On January 6, 2021, the U.S. Capitol was breached for the first time since the War of 1812—not by a foreign army, but by Americans who refused to accept an election. They carried flags that said “Don’t Tread on Me” while trampling through the democratic process. It was not the end of something. It was the opening act.
Now in 2025, under a second Trump presidency and the guidance of Project 2025—a strategic policy playbook produced by the Heritage Foundation—the dismantling of American democracy has taken a quieter form. Less glass, more paper. Less riot, more regulation.
This isn’t hypothetical anymore. It’s the implementation stage.
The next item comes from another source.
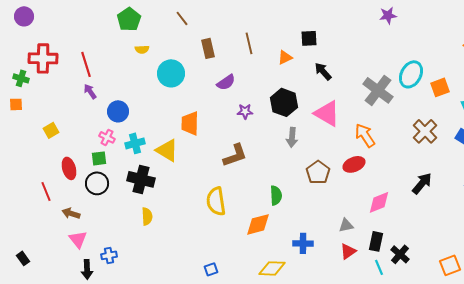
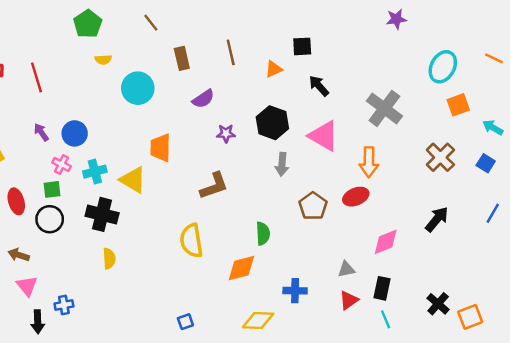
cyan ellipse: (411, 74) -> (443, 67), moved
purple arrow: (90, 91) -> (41, 132), moved
orange arrow: (365, 135) -> (369, 162), turned -145
black cross: (400, 254) -> (438, 304), moved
“This isn’t politics as usual. It’s a slow dismantling of American freedom.” — Elizabeth Neumann, former DHS assistant secretary for counterterrorism, 2023
Project 2025 openly calls for purging federal civil servants, asserting unchecked presidential power, defunding the Department of Justice’s Voting Rights Section, and restructuring independent agencies to favor loyalists. Combined, it creates a path not just to consolidate power, but to manipulate future elections—including the 2026 midterms and the 2028 presidential race.
The threats are varied: delay or cancellation of elections under pretext of national emergency; surveillance or intimidation of voters; federalizing vote counts; delegitimizing results with preloaded fraud narratives; installing partisans in election offices. These are no longer fringe theories—they are outlined objectives.
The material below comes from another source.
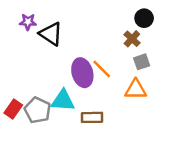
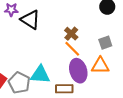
brown cross: (132, 39) -> (71, 34), moved
purple ellipse: (82, 73) -> (78, 71), moved

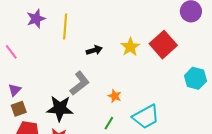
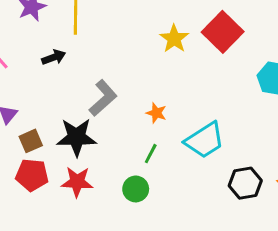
black arrow: (94, 50) -> (54, 57), moved
brown square: (19, 109) -> (31, 141), moved

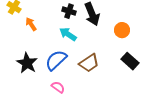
But in New England, a region built on local governance, constitutional stubbornness, and civic habit, resistance remains not just possible, but powerful.
“The Constitution doesn’t enforce itself. People do.” — Sherrilyn Ifill, legal scholar
In this moment, state powers matter more than ever. Elections are administered locally—by town clerks, selectboards, and secretaries of state. Not by the White House.